### Task goal
Copy the lines of the data below exactly, starting at the line that contains "Rugsėjis 2026" and stopping after the line that contains "Pasirinkite paėmimo ir grąžinimo datas".
=== Begin Enclosure ===
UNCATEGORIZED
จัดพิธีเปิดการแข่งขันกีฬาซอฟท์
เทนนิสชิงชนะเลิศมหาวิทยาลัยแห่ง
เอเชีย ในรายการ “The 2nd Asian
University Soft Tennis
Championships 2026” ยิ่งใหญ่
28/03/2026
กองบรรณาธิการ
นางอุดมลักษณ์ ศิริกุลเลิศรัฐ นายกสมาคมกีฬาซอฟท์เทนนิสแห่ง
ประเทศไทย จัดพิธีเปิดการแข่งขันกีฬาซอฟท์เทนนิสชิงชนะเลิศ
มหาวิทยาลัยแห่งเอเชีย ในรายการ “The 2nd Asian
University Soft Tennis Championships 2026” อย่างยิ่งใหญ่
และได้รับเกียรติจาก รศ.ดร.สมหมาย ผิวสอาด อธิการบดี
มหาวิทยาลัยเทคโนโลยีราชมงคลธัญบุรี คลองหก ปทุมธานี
=== End Enclosure ===
=== Begin Enclosure ===
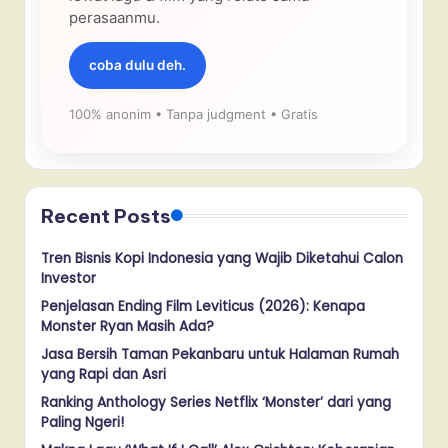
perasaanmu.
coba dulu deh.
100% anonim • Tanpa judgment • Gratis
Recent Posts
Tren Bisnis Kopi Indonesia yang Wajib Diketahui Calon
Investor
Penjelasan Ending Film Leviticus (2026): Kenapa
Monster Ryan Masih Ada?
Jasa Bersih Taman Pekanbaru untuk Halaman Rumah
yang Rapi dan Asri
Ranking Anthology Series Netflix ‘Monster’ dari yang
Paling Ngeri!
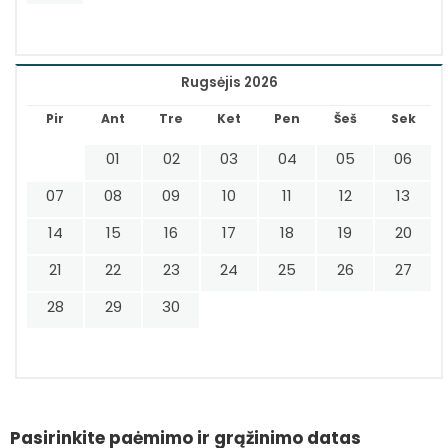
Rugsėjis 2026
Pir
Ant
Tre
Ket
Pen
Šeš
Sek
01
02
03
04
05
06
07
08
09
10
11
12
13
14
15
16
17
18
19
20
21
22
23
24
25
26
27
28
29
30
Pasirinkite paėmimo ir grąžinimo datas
=== End Enclosure ===
=== Begin Enclosure ===
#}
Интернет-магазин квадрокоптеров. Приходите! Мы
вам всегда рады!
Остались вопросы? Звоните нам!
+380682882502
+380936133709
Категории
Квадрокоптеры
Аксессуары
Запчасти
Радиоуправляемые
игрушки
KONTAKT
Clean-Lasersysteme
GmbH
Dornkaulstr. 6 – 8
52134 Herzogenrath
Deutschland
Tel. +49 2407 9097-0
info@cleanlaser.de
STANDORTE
=== End Enclosure ===
### Response
Rugsėjis 2026
Pir
Ant
Tre
Ket
Pen
Šeš
Sek
01
02
03
04
05
06
07
08
09
10
11
12
13
14
15
16
17
18
19
20
21
22
23
24
25
26
27
28
29
30
Pasirinkite paėmimo ir grąžinimo datas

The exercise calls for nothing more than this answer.